Oggi, 13 gennaio, debutta su Rai1 il film tv “Zvanì – Il Romanzo Famigliare di Giovanni Pascoli“, con protagonista Federico Cesari, che condivide la scena con Benedetta Porcaroli, Margherita Buy, Riccardo Scamarcio. La regia è affidata a Giuseppe Piccioni.
Quest’ultimo ha parlato di come sarà descritta la figura di Pascoli nella pellicola all’Ansa: “Lasciamo scoprire un Pascoli più intimo rispetto alla visione comune che abbiamo avuto sui banchi di scuola. Le suggestioni che ha vissuto nella giovinezza. Non solo talento di un uomo, ma anche una profonda disciplina dettata dalle sue esperienze. Pascoli è una figura molto sensibile anche in gioventù e, per questo, la chiave di lettura sa essere molto contemporanea e magari di ispirazione anche per i giovani d’oggi”.
Attraverso i ricordi della sorella del poeta, il film tv racconta la vita di Pascoli: l’assassinio del padre, la giovinezza segnata dalla povertà, l’impegno politico e il rapporto complicato con Giosuè Carducci. Lo sceneggiatore Sandro Petraglia aggiunge: “Da una semplice suggestione ci è venuto in mente che il funerale di Pascoli ha avuto una partecipazione di popolo. Siamo partiti da questo e poi abbiamo analizzato articoli e scritti. L’obiettivo era di mettere insieme ‘fantasmi’, lo vediamo bambino su quel treno che lo riporta a casa quando è morto e personaggi presenti per unire realismo e suggestione per rifuggire dalla biografia in senso classico”.
L’uscita del film tv su Pascoli può diventare un’occasione preziosa anche per la didattica. Serie tv, film, canzoni e altri prodotti culturali parlano il linguaggio degli studenti e intercettano la loro attenzione in modo immediato.

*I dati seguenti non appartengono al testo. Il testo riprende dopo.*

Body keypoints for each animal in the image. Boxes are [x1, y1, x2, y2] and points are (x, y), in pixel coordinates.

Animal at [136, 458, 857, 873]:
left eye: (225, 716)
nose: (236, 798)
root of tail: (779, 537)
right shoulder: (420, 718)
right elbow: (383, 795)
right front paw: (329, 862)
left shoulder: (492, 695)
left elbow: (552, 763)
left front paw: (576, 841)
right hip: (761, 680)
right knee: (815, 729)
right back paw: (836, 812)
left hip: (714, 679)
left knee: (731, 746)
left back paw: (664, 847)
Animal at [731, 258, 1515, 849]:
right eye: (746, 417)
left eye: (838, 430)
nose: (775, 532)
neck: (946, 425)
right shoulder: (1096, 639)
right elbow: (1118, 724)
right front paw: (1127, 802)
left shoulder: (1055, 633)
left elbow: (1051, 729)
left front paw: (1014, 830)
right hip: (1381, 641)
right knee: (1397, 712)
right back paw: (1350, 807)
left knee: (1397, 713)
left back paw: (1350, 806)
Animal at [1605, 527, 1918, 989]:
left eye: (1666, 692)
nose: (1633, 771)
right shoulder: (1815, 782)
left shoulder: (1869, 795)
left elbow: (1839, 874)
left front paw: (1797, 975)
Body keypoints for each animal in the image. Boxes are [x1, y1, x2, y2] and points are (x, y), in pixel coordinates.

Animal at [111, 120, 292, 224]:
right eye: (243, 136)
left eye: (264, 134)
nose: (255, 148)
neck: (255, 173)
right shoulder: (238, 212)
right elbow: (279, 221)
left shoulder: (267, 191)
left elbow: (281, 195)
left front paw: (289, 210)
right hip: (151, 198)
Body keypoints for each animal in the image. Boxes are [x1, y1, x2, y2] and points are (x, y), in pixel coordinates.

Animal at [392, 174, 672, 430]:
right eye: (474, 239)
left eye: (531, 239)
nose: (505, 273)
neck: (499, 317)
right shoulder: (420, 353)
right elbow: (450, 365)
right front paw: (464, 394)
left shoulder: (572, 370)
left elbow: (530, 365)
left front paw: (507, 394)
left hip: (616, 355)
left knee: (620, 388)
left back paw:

Non sostituiscono lo studio dei testi, ma possono funzionare da “porta d’ingresso”: aiutano a collocare un autore nel suo tempo, a coglierne i nodi biografici ed emotivi, a rendere meno astratti concetti che sui manuali rischiano di apparire lontani e freddi.
Usati in modo guidato, questi strumenti favoriscono un apprendimento più significativo. Vedere Pascoli raccontato in una narrazione audiovisiva può stimolare domande, curiosità, confronto critico tra finzione e realtà storica, tra interpretazione e testo poetico. In questo senso, prodotti come film e serie non semplificano la complessità, ma possono aiutare gli studenti ad avvicinarsi ad essa con maggiore coinvolgimento, trasformando lo studio in un’esperienza meno passiva e più consapevole.